Der sich in der Türkei unter Hausarrest befindliche US-Pastor, der zu der Spannung im Verhältnis der Türkei zu den USA führte, wird sicher irgendwann freigelassen werden.

Nur ob sich dann die wirtschaftliche Situation der Türkei, insbesondere der Abwärtstrend der türkischen Lira gestoppt werden kann und sich normalisiert, ist eher unwahrscheinlich. Eigentlich ist der Abwärtstrend seit 2008 die Normalität. Damals konnte man durch die Nullzinspolitik günstige Kredite aus dem Ausland bekommen. Auch floss das Kapital wegen der Aussicht auf höhere Gewinne in Schwellenländer, wie die Türkei.

Die Importabhängigkeit der Türkei stieg immer weiter an. Devisen mussten her, denn sonst konnte man nicht importieren. Alle, ich inklusive, sprachen nur vom Wirtschaftswachstum und wie toll sich alles in der Türkei anließ. Dabei musste man diesen positiven Eindruck mit Devisen für teures Geld erkaufen.

So zu tun, als müsse man die Beträge nicht zurückzahlen, funktionierte bis zu einem gewissen Punkt, denn wirtschaftliche Fehler kann man nicht aussitzen und auch nicht mit Polizeieinsätzen zum Stillschweigen bringen.

Da stehen wir nun.

Die Gelddruckereien laufen auf Hochtouren, denn wie soll man sonst die teuren Devisen kaufen? Die Unternehmen gehen zu Tausenden Pleite. Darüber darf nicht berichtet werden. Wie kritisch es um die Rückzahlung der Kredite steht, zeigt auch die Tatsache, dass die deutschen Banken, in kürzeren Perioden, ja fast wöchentlich, an die Bankenaufsicht Bafin berichterstatten müssen, wie es um die Türkei Deals steht.

Dabei kommt Deutschland, mit gerade mal 20 Milliarden EUR Darlehen an die Türkei, relativ gut weg. Spanien hingegen, zittert um 100 Mrd. EUR und viel anders sieht es für Italien und Frankreich auch nicht aus. Morgen wird die türkische Regierung die mittelfristigen Strategien der Regierung im Hinblick auf die Wirtschaft verkünden. Wie man im Vorfeld erfahren kann, wird es sich gut anhören, nur sind da kaum Überschriften dabei, die man die letzten Wochen nicht auch schon vollmundig erwähnt hat.

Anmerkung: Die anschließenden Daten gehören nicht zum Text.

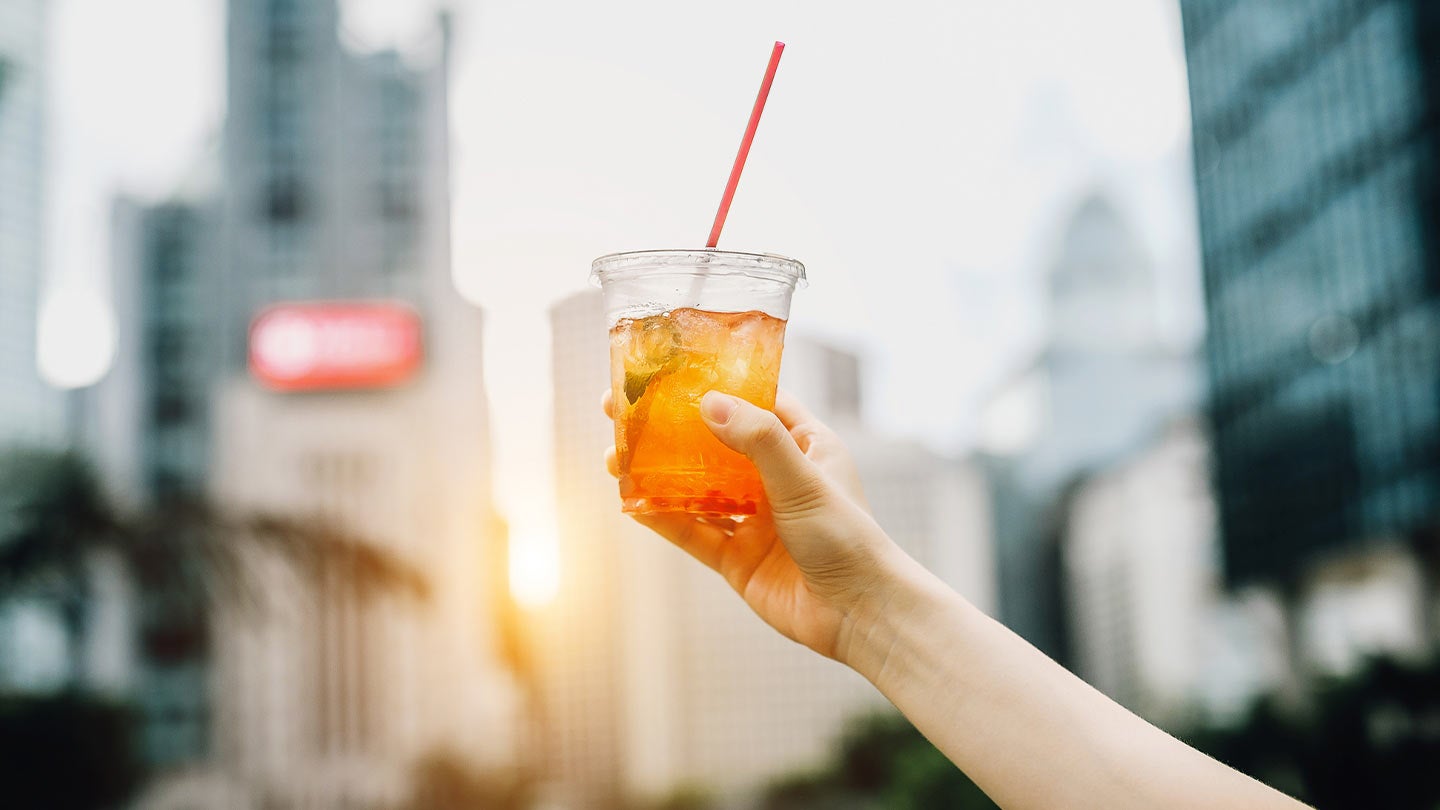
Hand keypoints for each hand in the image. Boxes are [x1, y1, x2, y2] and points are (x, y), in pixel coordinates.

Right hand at [603, 388, 903, 661]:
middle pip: (712, 443)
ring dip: (657, 473)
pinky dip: (661, 518)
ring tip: (614, 456)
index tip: (666, 372)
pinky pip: (693, 532)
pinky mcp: (738, 559)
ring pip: (696, 488)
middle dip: (668, 429)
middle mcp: (776, 478)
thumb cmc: (848, 539)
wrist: (860, 616)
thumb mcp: (803, 480)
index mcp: (804, 446)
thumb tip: (708, 402)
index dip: (711, 385)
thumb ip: (758, 440)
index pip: (753, 402)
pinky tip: (630, 503)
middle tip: (619, 411)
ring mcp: (755, 519)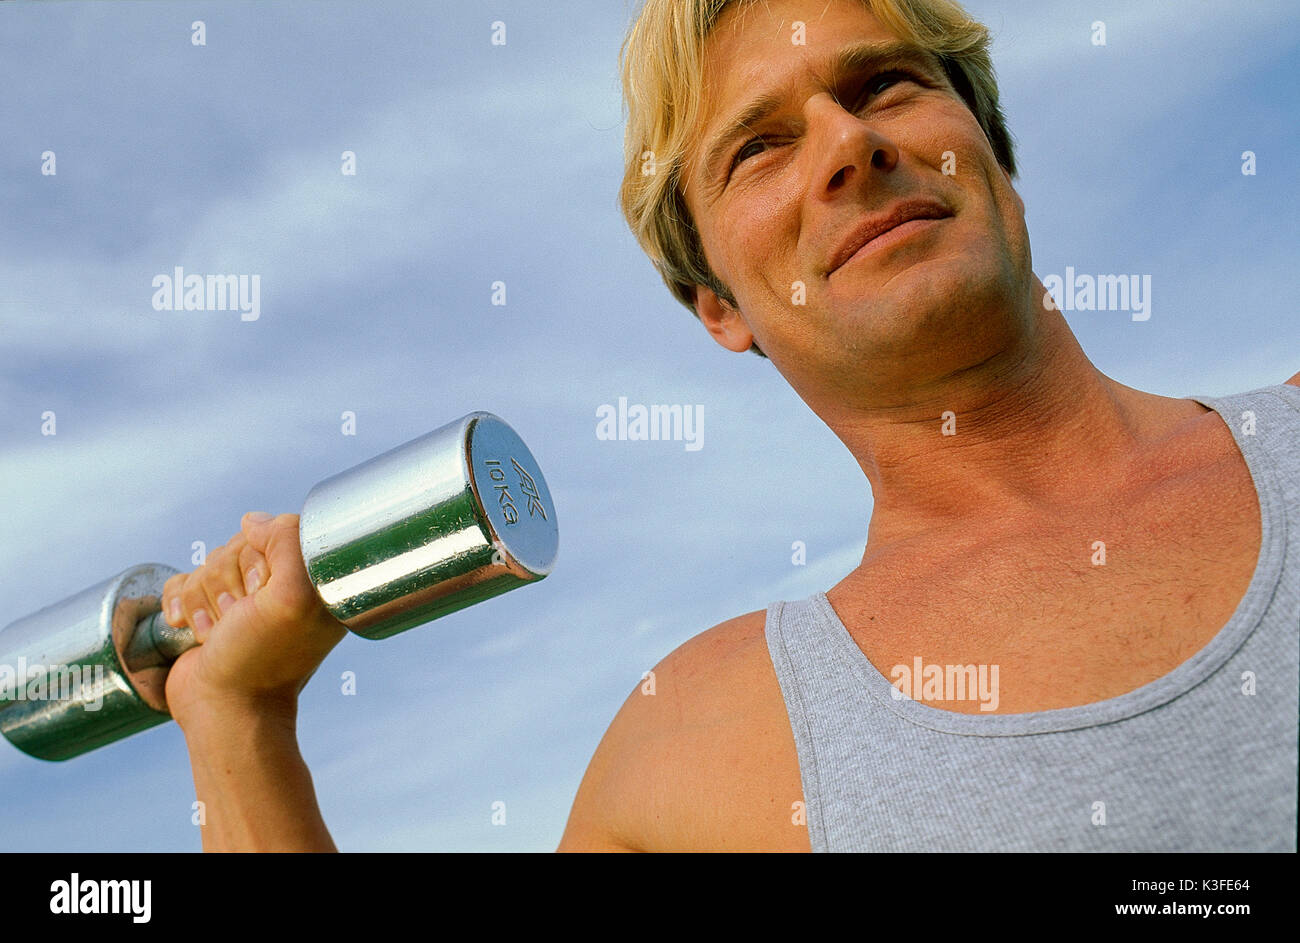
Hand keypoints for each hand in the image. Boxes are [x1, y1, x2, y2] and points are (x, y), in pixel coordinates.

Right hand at [159, 512, 347, 728]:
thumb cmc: (262, 660)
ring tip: (220, 632)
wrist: (224, 711)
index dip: (259, 560)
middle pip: (237, 546)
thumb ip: (287, 542)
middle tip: (240, 618)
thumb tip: (253, 521)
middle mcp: (281, 587)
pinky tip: (194, 631)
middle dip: (228, 582)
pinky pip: (181, 581)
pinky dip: (180, 604)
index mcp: (313, 581)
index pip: (274, 532)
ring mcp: (243, 599)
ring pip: (207, 564)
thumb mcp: (294, 596)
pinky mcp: (208, 610)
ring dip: (204, 599)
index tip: (264, 595)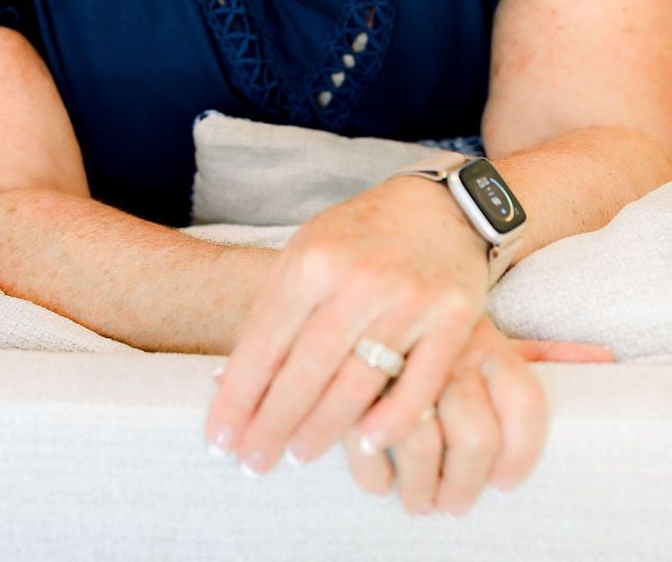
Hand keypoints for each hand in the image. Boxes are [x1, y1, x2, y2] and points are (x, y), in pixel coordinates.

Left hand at [204, 175, 490, 473]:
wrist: (441, 207)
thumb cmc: (362, 237)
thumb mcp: (309, 252)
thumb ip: (275, 309)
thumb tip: (228, 380)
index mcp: (314, 259)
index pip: (266, 341)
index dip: (239, 396)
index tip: (219, 439)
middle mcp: (359, 279)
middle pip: (306, 369)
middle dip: (273, 423)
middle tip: (252, 464)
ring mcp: (408, 300)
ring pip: (357, 382)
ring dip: (323, 429)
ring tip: (298, 456)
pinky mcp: (452, 319)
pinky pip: (419, 385)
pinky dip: (391, 421)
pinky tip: (365, 444)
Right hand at [342, 315, 614, 515]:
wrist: (385, 249)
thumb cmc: (444, 308)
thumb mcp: (492, 327)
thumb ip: (541, 350)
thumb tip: (605, 359)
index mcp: (489, 341)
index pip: (525, 403)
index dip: (521, 455)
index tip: (508, 483)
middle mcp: (449, 354)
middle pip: (474, 437)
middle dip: (464, 485)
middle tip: (453, 505)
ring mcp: (401, 363)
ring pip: (420, 444)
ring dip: (419, 487)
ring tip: (417, 500)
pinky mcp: (351, 375)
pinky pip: (364, 440)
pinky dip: (373, 474)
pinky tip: (379, 479)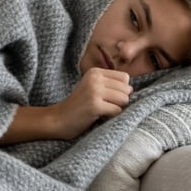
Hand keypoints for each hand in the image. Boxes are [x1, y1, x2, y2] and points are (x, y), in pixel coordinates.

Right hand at [0, 68, 131, 145]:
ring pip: (124, 99)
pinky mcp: (95, 105)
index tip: (106, 97)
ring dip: (116, 109)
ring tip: (101, 111)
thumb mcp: (93, 88)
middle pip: (126, 89)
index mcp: (95, 71)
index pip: (125, 78)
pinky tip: (98, 117)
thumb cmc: (79, 106)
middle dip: (120, 101)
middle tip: (103, 106)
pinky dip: (111, 117)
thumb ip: (111, 85)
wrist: (58, 119)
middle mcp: (95, 78)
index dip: (120, 90)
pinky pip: (117, 111)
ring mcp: (94, 91)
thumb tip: (132, 89)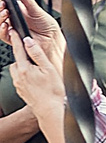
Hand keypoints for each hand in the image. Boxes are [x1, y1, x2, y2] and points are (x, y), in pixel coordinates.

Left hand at [3, 8, 62, 123]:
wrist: (51, 110)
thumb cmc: (53, 91)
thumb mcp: (49, 69)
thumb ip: (37, 54)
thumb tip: (29, 41)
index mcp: (24, 69)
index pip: (18, 50)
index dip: (16, 40)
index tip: (14, 32)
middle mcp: (18, 76)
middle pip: (17, 61)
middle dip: (24, 58)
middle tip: (37, 61)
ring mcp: (18, 85)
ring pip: (18, 70)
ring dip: (25, 68)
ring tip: (39, 73)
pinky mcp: (21, 91)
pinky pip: (20, 79)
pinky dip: (26, 77)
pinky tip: (38, 82)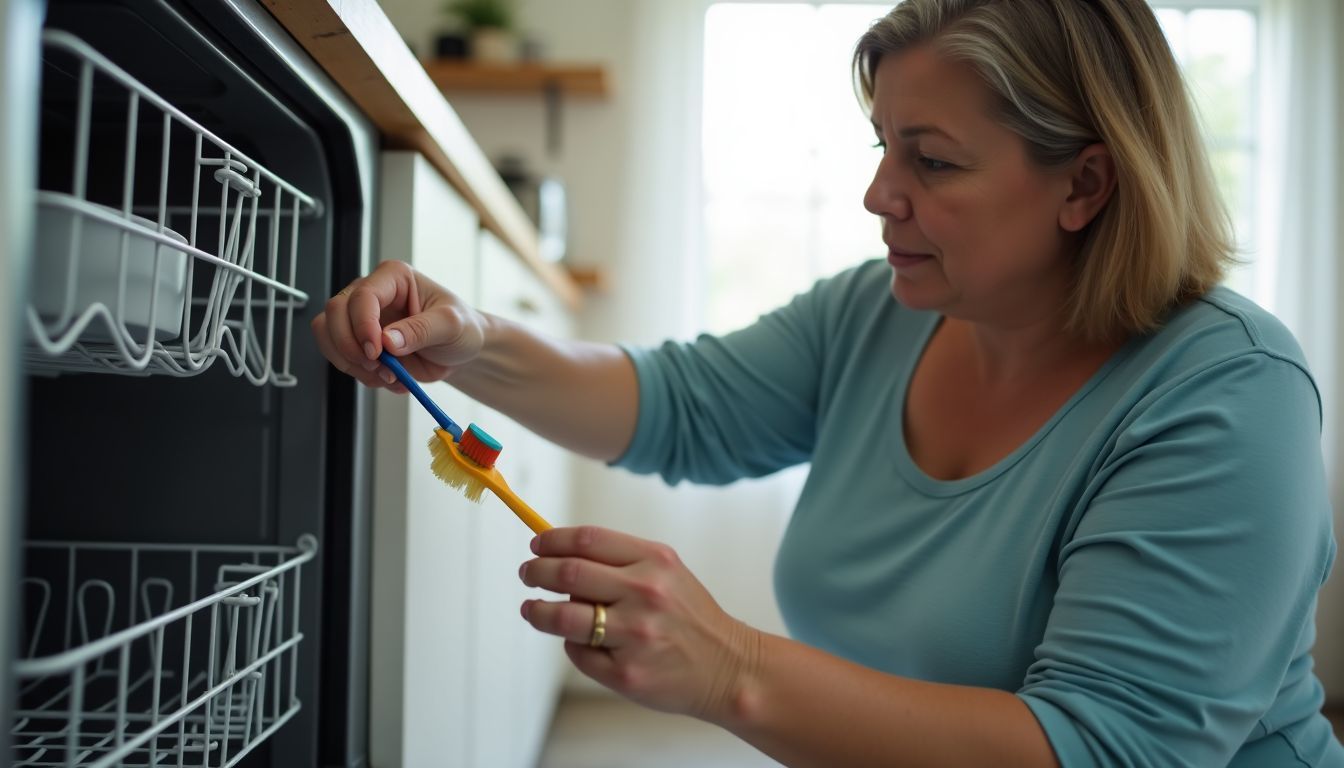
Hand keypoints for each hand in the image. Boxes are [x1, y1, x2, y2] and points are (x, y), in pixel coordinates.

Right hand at [310, 260, 484, 389]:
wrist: (461, 352)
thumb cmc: (461, 328)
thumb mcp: (451, 326)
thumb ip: (421, 330)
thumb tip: (388, 340)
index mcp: (394, 278)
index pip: (362, 295)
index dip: (362, 325)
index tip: (376, 351)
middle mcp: (372, 294)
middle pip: (335, 313)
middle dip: (351, 346)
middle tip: (378, 366)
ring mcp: (361, 318)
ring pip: (328, 335)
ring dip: (351, 362)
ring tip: (386, 375)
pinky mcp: (359, 342)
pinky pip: (339, 357)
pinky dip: (359, 374)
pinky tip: (386, 378)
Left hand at [519, 526, 759, 721]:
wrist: (729, 667)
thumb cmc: (690, 616)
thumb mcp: (667, 572)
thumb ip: (620, 561)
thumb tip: (559, 555)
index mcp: (655, 562)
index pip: (587, 540)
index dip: (552, 540)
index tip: (537, 544)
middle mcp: (645, 594)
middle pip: (568, 574)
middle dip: (536, 571)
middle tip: (527, 573)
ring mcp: (635, 636)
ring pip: (563, 616)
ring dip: (537, 611)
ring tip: (531, 609)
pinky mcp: (626, 673)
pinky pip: (578, 653)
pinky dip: (570, 644)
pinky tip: (577, 641)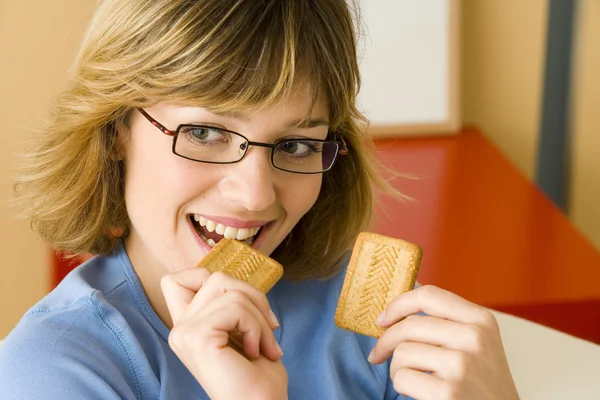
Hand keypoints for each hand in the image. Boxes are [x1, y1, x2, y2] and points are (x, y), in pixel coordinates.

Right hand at [161, 268, 287, 399]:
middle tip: (270, 327)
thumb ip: (228, 303)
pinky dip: (256, 328)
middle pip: (216, 277)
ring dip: (260, 317)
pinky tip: (256, 352)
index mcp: (187, 327)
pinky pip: (235, 308)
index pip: (175, 280)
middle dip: (253, 297)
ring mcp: (184, 333)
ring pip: (230, 290)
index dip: (208, 278)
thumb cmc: (258, 376)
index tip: (241, 307)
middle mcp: (179, 329)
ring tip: (265, 347)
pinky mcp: (197, 337)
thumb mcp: (242, 328)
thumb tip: (234, 280)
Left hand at [369, 285, 519, 399]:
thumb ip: (447, 321)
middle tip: (378, 355)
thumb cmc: (482, 383)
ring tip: (411, 379)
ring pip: (402, 352)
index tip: (383, 319)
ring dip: (396, 369)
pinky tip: (418, 392)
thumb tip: (400, 304)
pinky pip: (402, 377)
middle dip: (386, 342)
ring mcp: (461, 364)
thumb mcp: (478, 343)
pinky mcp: (448, 391)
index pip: (429, 295)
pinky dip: (402, 386)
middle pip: (409, 325)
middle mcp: (474, 338)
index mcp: (481, 320)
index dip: (398, 304)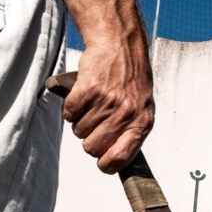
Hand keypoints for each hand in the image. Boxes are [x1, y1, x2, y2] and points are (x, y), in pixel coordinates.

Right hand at [61, 41, 154, 173]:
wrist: (120, 46)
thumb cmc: (131, 80)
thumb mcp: (142, 109)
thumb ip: (131, 133)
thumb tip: (115, 160)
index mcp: (142, 122)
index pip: (121, 158)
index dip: (107, 165)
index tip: (101, 163)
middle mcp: (126, 113)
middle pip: (93, 147)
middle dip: (89, 140)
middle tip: (95, 124)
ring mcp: (107, 101)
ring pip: (78, 131)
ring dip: (80, 121)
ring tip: (92, 105)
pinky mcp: (88, 89)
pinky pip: (69, 113)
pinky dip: (70, 107)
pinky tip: (82, 96)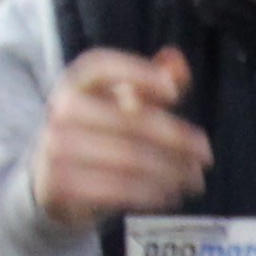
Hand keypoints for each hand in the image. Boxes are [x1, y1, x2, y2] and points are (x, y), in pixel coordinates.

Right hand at [29, 47, 213, 232]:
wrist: (49, 182)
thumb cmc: (96, 136)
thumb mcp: (119, 105)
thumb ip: (149, 83)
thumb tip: (176, 60)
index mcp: (73, 82)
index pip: (101, 66)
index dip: (138, 74)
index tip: (174, 94)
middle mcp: (60, 110)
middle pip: (128, 120)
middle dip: (175, 139)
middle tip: (205, 155)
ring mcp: (55, 147)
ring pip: (127, 158)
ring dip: (170, 171)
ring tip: (194, 179)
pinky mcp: (59, 184)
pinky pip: (115, 189)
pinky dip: (148, 193)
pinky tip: (170, 195)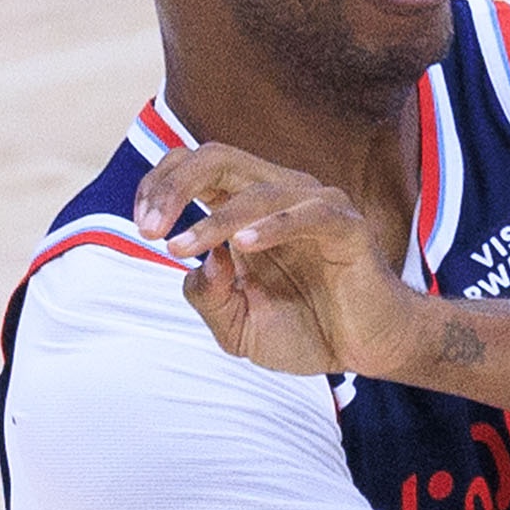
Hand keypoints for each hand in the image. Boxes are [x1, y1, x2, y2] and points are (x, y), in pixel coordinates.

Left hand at [134, 143, 420, 377]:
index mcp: (245, 208)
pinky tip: (243, 246)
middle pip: (216, 157)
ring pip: (255, 189)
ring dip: (212, 219)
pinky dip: (272, 227)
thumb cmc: (306, 331)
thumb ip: (209, 297)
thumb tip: (196, 263)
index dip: (159, 186)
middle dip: (173, 187)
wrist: (367, 351)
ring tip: (182, 248)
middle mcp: (276, 194)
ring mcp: (313, 205)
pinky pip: (307, 214)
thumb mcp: (237, 327)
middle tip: (150, 230)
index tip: (142, 227)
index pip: (193, 168)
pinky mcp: (346, 227)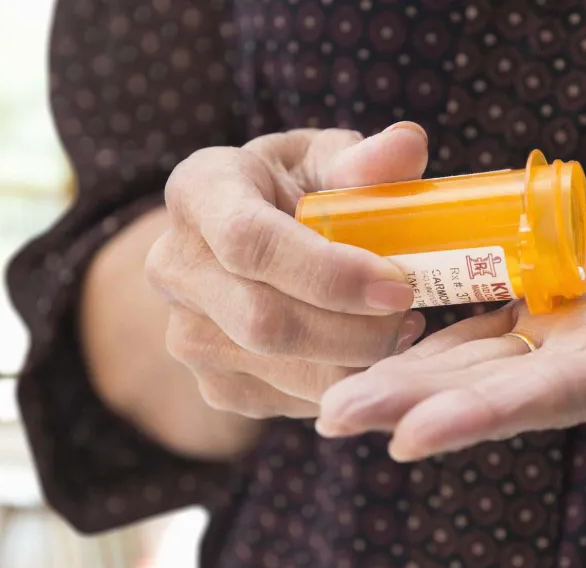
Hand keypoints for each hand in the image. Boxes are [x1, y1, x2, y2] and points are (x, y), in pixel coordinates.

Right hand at [145, 124, 429, 418]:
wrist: (243, 247)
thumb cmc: (297, 191)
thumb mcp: (326, 159)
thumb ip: (366, 160)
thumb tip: (408, 147)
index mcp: (199, 191)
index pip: (248, 242)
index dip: (328, 272)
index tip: (397, 286)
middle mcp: (174, 266)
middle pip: (263, 322)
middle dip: (353, 332)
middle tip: (411, 316)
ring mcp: (185, 333)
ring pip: (279, 372)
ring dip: (355, 362)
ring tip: (399, 331)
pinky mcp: (211, 383)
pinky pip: (285, 401)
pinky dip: (339, 384)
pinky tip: (363, 352)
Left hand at [317, 252, 585, 460]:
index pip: (547, 398)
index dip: (476, 415)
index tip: (406, 438)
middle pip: (487, 393)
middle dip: (407, 405)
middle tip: (325, 417)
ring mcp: (576, 352)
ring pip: (478, 367)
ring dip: (405, 382)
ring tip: (330, 398)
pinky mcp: (572, 327)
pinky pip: (497, 336)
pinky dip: (441, 344)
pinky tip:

Gute Vorsätze, die wir uns auch vor jedem Schuljahr früher vornahmen, um es dann am Ende nicht umzusetzen. Ich habe oft über die Investitionsanreize der Türkei berichtet. Diese sind auf dem Papier so attraktiv, dass man eigentlich nur die Projektentscheidung treffen muss, denn der Staat würde für alles Restliche aufkommen.

Dennoch, niemand wollte. Jetzt, wo die Türkei ein Ein-Mann-Regime, also eine Diktatur hat, soll das besser klappen?